Only the records, repeated exactly, should make up the response.

======

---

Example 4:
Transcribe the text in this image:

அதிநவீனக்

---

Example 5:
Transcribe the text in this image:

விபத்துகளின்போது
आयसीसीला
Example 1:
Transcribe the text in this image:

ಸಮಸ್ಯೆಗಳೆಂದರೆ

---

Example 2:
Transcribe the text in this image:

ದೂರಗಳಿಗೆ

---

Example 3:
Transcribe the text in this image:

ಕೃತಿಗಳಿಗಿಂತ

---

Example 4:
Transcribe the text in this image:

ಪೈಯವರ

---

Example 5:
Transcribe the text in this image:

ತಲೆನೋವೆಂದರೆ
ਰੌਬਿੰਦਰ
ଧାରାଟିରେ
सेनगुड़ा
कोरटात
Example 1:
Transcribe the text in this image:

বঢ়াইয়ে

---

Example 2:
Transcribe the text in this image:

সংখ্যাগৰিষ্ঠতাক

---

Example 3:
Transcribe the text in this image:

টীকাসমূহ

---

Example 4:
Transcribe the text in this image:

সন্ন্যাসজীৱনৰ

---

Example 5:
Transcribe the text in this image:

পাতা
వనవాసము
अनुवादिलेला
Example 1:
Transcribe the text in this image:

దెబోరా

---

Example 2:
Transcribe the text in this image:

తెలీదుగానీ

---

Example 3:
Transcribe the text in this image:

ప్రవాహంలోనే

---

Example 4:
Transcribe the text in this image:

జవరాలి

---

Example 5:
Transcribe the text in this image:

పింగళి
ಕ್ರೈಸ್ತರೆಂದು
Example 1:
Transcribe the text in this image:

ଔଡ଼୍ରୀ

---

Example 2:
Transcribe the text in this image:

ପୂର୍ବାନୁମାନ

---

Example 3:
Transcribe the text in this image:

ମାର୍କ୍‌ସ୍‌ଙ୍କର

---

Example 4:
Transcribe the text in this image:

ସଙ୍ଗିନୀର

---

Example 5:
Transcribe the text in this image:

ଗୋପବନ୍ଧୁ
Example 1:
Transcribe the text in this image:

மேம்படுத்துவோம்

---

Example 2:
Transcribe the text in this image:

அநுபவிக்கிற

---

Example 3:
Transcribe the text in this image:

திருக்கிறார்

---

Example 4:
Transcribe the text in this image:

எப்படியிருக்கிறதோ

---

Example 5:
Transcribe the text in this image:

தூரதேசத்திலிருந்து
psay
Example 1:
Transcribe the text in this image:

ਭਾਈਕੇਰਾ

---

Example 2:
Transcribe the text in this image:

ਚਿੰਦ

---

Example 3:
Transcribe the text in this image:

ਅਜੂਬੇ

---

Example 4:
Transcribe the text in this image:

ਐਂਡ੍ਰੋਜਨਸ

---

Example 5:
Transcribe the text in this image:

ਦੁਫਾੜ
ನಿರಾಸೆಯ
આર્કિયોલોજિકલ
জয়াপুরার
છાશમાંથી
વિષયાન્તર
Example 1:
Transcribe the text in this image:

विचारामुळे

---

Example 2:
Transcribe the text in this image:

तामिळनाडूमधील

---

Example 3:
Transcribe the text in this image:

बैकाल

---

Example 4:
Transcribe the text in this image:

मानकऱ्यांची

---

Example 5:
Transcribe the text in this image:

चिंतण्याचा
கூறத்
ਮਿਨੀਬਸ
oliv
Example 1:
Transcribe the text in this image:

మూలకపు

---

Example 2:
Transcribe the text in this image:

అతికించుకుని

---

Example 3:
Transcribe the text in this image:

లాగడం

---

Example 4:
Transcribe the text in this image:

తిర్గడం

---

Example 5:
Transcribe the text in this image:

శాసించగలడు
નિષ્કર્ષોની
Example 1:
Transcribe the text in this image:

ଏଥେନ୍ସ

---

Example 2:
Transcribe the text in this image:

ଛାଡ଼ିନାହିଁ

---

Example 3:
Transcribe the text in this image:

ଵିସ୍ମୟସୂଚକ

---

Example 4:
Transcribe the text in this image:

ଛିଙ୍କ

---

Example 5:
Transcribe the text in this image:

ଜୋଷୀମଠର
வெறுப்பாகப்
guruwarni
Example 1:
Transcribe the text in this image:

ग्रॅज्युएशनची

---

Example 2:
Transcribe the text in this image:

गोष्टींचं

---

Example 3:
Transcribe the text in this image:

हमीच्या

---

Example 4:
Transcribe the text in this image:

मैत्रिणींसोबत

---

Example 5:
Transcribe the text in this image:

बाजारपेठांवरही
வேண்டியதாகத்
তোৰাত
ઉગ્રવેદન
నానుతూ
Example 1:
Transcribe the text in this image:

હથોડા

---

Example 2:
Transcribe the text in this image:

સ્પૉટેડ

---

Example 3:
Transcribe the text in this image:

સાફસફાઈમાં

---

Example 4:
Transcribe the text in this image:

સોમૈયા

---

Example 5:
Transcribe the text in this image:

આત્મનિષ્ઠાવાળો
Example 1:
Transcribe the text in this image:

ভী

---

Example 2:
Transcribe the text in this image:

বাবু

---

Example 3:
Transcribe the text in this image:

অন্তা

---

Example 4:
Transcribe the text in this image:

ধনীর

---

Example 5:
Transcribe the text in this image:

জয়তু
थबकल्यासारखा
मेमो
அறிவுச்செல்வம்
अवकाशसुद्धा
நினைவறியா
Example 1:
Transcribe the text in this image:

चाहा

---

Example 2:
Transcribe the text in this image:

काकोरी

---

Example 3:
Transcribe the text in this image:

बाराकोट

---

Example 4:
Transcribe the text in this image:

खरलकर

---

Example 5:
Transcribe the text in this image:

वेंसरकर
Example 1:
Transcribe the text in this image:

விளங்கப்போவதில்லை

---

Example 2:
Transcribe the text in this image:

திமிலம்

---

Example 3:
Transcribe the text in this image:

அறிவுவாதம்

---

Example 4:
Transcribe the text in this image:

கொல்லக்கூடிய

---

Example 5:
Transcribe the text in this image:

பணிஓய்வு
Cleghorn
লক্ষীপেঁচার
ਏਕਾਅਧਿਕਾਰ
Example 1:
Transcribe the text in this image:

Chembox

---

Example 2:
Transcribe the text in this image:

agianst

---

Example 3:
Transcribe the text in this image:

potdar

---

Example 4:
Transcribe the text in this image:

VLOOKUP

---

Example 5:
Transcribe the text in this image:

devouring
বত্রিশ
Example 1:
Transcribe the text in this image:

======

[SOLUTION]:
---

Example 4:
Transcribe the text in this image:

அதிநவீனக்

---

Example 5:
Transcribe the text in this image:

விபத்துகளின்போது
आयसीसीला
Example 1:
Transcribe the text in this image:

ಸಮಸ್ಯೆಗಳೆಂದರೆ

---

Example 2:
Transcribe the text in this image:

ದೂರಗಳಿಗೆ

---

Example 3:
Transcribe the text in this image:

ಕೃತಿಗಳಿಗಿಂತ

---

Example 4:
Transcribe the text in this image:

ಪೈಯವರ

---

Example 5:
Transcribe the text in this image:

ತಲೆನೋವೆಂದರೆ
ਰੌਬਿੰਦਰ
ଧାରାଟିରେ
सेनगुड़ा
कोरटात
Example 1:
Transcribe the text in this image:

বঢ়াইয়ে

---

Example 2:
Transcribe the text in this image:

সংখ্যাগৰিষ্ঠতাক

---

Example 3:
Transcribe the text in this image:

টীকাসমূহ

---

Example 4:
Transcribe the text in this image:

সন্ন্যাসজীৱনৰ

---

Example 5:
Transcribe the text in this image:

পাতা
వనవాసము
अनुवादिलेला
Example 1:
Transcribe the text in this image:

దెబోరా

---

Example 2:
Transcribe the text in this image:

తెలీదుగానీ

---

Example 3:
Transcribe the text in this image:

ప్రవాహంలోనే

---

Example 4:
Transcribe the text in this image:

జవరాలి

---

Example 5:
Transcribe the text in this image:

పింగళి
ಕ್ರೈಸ್ತರೆಂದು
Example 1:
Transcribe the text in this image:

ଔଡ଼୍ରୀ

---

Example 2:
Transcribe the text in this image:

ପୂର୍ବାନୁମାନ

---

Example 3:
Transcribe the text in this image:

ମାର୍କ୍‌ସ୍‌ଙ୍କର

---

Example 4:
Transcribe the text in this image:

ସଙ୍ଗିନୀର

---

Example 5:
Transcribe the text in this image:

ଗୋପବନ୍ଧୁ
Example 1:
Transcribe the text in this image:

மேம்படுத்துவோம்

---

Example 2:
Transcribe the text in this image:

அநுபவிக்கிற

---

Example 3:
Transcribe the text in this image:

திருக்கிறார்

---

Example 4:
Transcribe the text in this image:

எப்படியிருக்கிறதோ

---

Example 5:
Transcribe the text in this image:

தூரதேசத்திலிருந்து
psay
Example 1:
Transcribe the text in this image:

ਭਾਈਕੇਰਾ

---

Example 2:
Transcribe the text in this image:

ਚਿੰਦ

---

Example 3:
Transcribe the text in this image:

ਅਜੂਬੇ

---

Example 4:
Transcribe the text in this image:

ਐਂਡ੍ਰੋਜਨਸ

---

Example 5:
Transcribe the text in this image:

ਦੁਫਾੜ
ನಿರಾಸೆಯ
આર્કિયોલોજિકલ
জয়াপুরার
છાશમાંથી
વિષયાન્તર
Example 1:
Transcribe the text in this image:

विचारामुळे

---

Example 2:
Transcribe the text in this image:

तामिळनाडूमधील

---

Example 3:
Transcribe the text in this image:

बैकाल

---

Example 4:
Transcribe the text in this image:

मानकऱ्यांची

---

Example 5:
Transcribe the text in this image:

चिंतण्याचा
கூறத்
ਮਿਨੀਬਸ
oliv
Example 1:
Transcribe the text in this image:

మూలకపు

---

Example 2:
Transcribe the text in this image:

అతికించుకుని

---

Example 3:
Transcribe the text in this image:

లాగడం

---

Example 4:
Transcribe the text in this image:

తిర్గడం

---

Example 5:
Transcribe the text in this image:

శాసించగలడు
નિષ્કર્ષોની
Example 1:
Transcribe the text in this image:

ଏଥେନ୍ସ

---

Example 2:
Transcribe the text in this image:

ଛାଡ଼ିନାହିଁ

---

Example 3:
Transcribe the text in this image:

ଵିସ୍ମୟସୂଚକ

---

Example 4:
Transcribe the text in this image:

ଛିଙ୍କ

---

Example 5:
Transcribe the text in this image:

ଜୋଷୀମଠର
வெறுப்பாகப்
guruwarni
Example 1:
Transcribe the text in this image:

ग्रॅज्युएशनची

---

Example 2:
Transcribe the text in this image:

गोष्टींचं

---

Example 3:
Transcribe the text in this image:

हमीच्या

---

Example 4:
Transcribe the text in this image:

मैत्रिणींसोबत

---

Example 5:
Transcribe the text in this image:

बाजारपेठांवरही
வேண்டியதாகத்
তোৰাত
ઉગ્રવેદન
నానుతూ
Example 1:
Transcribe the text in this image:

હથોડા

---

Example 2:
Transcribe the text in this image:

સ્પૉટેડ

---

Example 3:
Transcribe the text in this image:

સાફસફાઈમાં

---

Example 4:
Transcribe the text in this image:

સોમૈયા

---

Example 5:
Transcribe the text in this image:

આત્મનિષ્ઠાવાળો
Example 1:
Transcribe the text in this image:

ভী

---

Example 2:
Transcribe the text in this image:

বাবু

---

Example 3:
Transcribe the text in this image:

অন্তা

---

Example 4:
Transcribe the text in this image:

ধনীর

---

Example 5:
Transcribe the text in this image:

জয়তু
थबकल्यासारखा
मेमो
அறிவுச்செல்வம்
अवकाशसुद्धा
நினைவறியா
Example 1:
Transcribe the text in this image:

चाहा

---

Example 2:
Transcribe the text in this image:

काकोरी

---

Example 3:
Transcribe the text in this image:

बाराकोट

---

Example 4:
Transcribe the text in this image:

खरलकर

---

Example 5:
Transcribe the text in this image:

वेंसरकर
Example 1:
Transcribe the text in this image:

விளங்கப்போவதில்லை

---

Example 2:
Transcribe the text in this image:

திமிலம்

---

Example 3:
Transcribe the text in this image:

அறிவுவாதம்

---

Example 4:
Transcribe the text in this image:

கொல்லக்கூடிய

---

Example 5:
Transcribe the text in this image:

பணிஓய்வு
Cleghorn
লক্ষীপেঁচার
ਏਕਾਅਧਿਕਾਰ
Example 1:
Transcribe the text in this image:

Chembox

---

Example 2:
Transcribe the text in this image:

agianst

---

Example 3:
Transcribe the text in this image:

potdar

---

Example 4:
Transcribe the text in this image:

VLOOKUP

---

Example 5:
Transcribe the text in this image:

devouring
বত্রিশ
Example 1:
Transcribe the text in this image:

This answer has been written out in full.